Reproduce word for word the lines in the entries below, starting at the line that contains "besoins de la main-d'œuvre." and ending at the line that contains "évolution, contribuant ainsi", with both of those lines included.

[Stored data entries]

┄┄┄┄┄┄┄┄┄┄┄┄┄┄┄┄┄┄┄┄

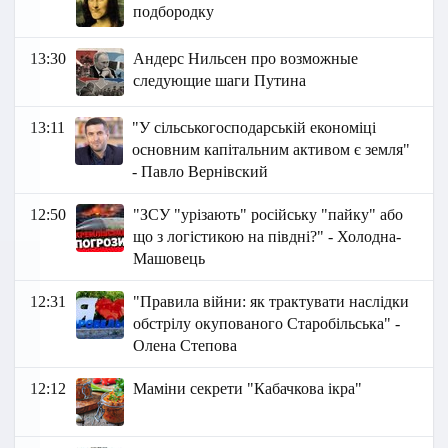
подбородку
13:30
Андерс Нильсен про возможные
следующие шаги Путина
13:11
"У сільськогосподарській економіці
основним капітальним активом є земля"
- Павло Вернівский
12:50
"ЗСУ "урізають" російську "пайку" або
що з логістикою на півдні?" - Холодна-
Машовець
12:31
"Правила війни: як трактувати наслідки
обстрілу окупованого Старобільська" -
Олена Степова
12:12
Маміни секрети "Кабачкова ікра"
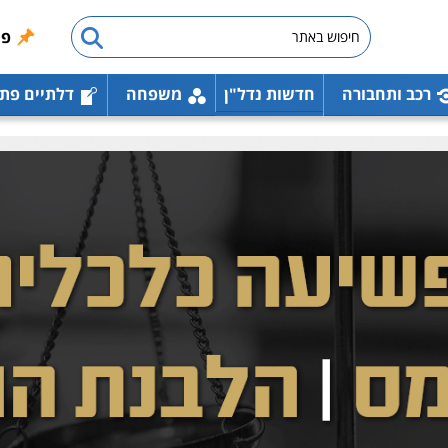
פו
רכב ותחבורה
חדשות נדל"ן
משפחה
דלתיים פת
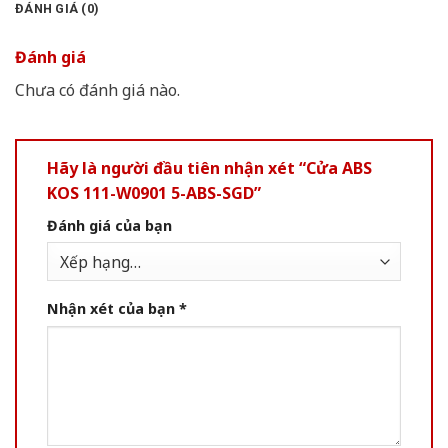
ĐÁNH GIÁ (0)
Đánh giá
Chưa có đánh giá nào.
Hãy là người đầu tiên nhận xét “Cửa ABS
KOS 111-W0901 5-ABS-SGD”
Đánh giá của bạn
Nhận xét của bạn
*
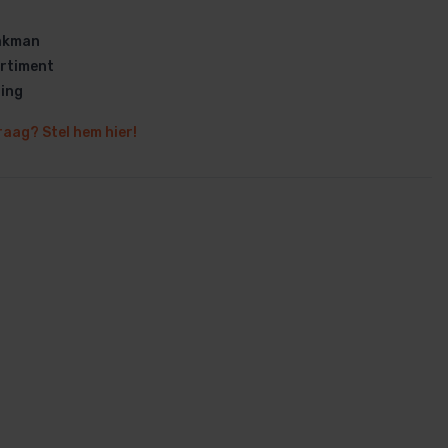
vakman
rtiment
ring
raag? Stel hem hier!
en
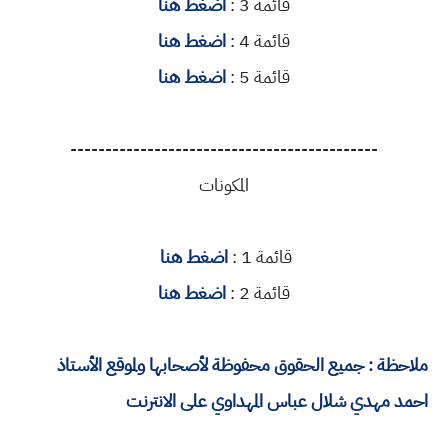
قائمة 3 :
اضغط هنا
قائمة 4 :
اضغط هنا
قائمة 5 :
اضغط هنا
--------------------------------------------
المكونات
قائمة 1 :
اضغط هنا
قائمة 2 :
اضغط هنا
ملاحظة : جميع الحقوق محفوظة لأصحابها ولموقع الأستاذ
احمد مهدي شلال عباس المهداوي على الانترنت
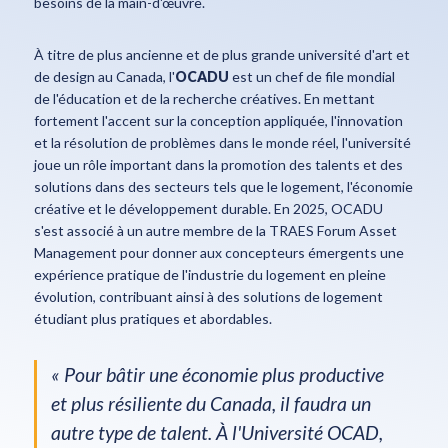
besoins de la main-d'œuvre.
À titre de plus ancienne et de plus grande université d'art et
de design au Canada, l'
OCADU
est un chef de file mondial
de l'éducation et de la recherche créatives. En mettant
fortement l'accent sur la conception appliquée, l'innovation
et la résolution de problèmes dans le monde réel, l'université
joue un rôle important dans la promotion des talents et des
solutions dans des secteurs tels que le logement, l'économie
créative et le développement durable. En 2025, OCADU
s'est associé à un autre membre de la TRAES Forum Asset
Management pour donner aux concepteurs émergents une
expérience pratique de l'industrie du logement en pleine
évolution, contribuant ainsi à des solutions de logement
étudiant plus pratiques et abordables.
« Pour bâtir une économie plus productive
et plus résiliente du Canada, il faudra un
autre type de talent. À l'Université OCAD,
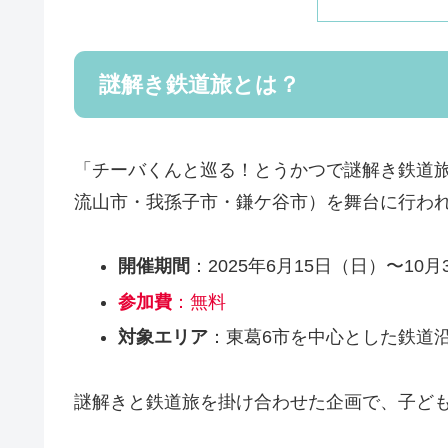
謎解き鉄道旅とは？
「チーバくんと巡る！とうかつで謎解き鉄道
流山市・我孫子市・鎌ケ谷市）を舞台に行わ
開催期間
：2025年6月15日（日）〜10月
参加費
：無料
対象エリア
：東葛6市を中心とした鉄道
謎解きと鉄道旅を掛け合わせた企画で、子ど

┄┄┄┄┄┄┄┄┄┄┄┄┄┄┄┄┄┄┄┄

» Output below:
besoins de la main-d'œuvre.
À titre de plus ancienne et de plus grande université d'art et
de design au Canada, l'
OCADU
est un chef de file mondial
de l'éducation et de la recherche créatives. En mettant
fortement l'accent sur la conception appliquée, l'innovation
et la résolution de problèmes dans le monde réel, l'université
joue un rôle important dans la promotion des talents et des
solutions dans des secteurs tels que le logement, l'économie
créative et le développement durable. En 2025, OCADU
s'est associé à un autre membre de la TRAES Forum Asset
Management pour donner aux concepteurs émergents une
expérience pratique de l'industrie du logement en pleine
évolution, contribuant ainsi à des solutions de logement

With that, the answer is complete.